• [Given task]:
Rewrite the entries as a two-column CSV headed field and value, one row per entry, with each field enclosed in double quotes and any line breaks changed to spaces. Begin at the line that contains "locality: Department of" and stop after the line that contains "catalogue / barcode: US 869372".

——

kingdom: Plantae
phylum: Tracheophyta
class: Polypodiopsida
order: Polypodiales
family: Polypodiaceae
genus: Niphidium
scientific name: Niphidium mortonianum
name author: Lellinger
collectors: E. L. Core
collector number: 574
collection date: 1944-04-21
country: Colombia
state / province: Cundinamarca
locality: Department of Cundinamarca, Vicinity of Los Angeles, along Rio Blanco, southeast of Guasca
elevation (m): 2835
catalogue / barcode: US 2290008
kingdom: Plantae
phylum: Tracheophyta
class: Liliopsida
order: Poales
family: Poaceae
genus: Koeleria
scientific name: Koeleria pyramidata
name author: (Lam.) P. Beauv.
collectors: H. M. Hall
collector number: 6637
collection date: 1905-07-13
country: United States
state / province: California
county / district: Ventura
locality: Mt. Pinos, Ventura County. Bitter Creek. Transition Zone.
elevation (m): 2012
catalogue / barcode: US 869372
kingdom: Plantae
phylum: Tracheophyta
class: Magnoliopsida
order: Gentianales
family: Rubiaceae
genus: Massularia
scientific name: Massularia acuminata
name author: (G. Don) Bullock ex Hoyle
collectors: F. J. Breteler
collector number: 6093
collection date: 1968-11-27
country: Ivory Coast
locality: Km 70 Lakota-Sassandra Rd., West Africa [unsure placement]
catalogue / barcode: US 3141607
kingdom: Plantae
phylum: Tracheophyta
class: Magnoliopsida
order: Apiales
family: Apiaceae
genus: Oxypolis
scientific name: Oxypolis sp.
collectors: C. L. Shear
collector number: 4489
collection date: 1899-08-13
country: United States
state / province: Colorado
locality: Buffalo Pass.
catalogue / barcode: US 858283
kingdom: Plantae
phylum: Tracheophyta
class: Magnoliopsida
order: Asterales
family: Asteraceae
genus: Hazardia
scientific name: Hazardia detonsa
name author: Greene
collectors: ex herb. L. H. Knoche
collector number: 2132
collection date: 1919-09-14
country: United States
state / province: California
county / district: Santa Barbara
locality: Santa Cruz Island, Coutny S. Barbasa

——

• [Result of this task]:
field,value
"locality:","Department of Cundinamarca, Vicinity of Los Angeles, along Rio Blanco, southeast of Guasca"
"elevation (m):","2835"
"catalogue / barcode:","US 2290008"
"kingdom:","Plantae"
"phylum:","Tracheophyta"
"class:","Liliopsida"
"order:","Poales"
"family:","Poaceae"
"genus:","Koeleria"
"scientific name:","Koeleria pyramidata"
"name author:","(Lam.) P. Beauv."
"collectors:","H. M. Hall"
"collector number:","6637"
"collection date:","1905-07-13"
"country:","United States"
"state / province:","California"
"county / district:","Ventura"
"locality:","Mt. Pinos, Ventura County. Bitter Creek. Transition Zone."
"elevation (m):","2012"
"catalogue / barcode:","US 869372"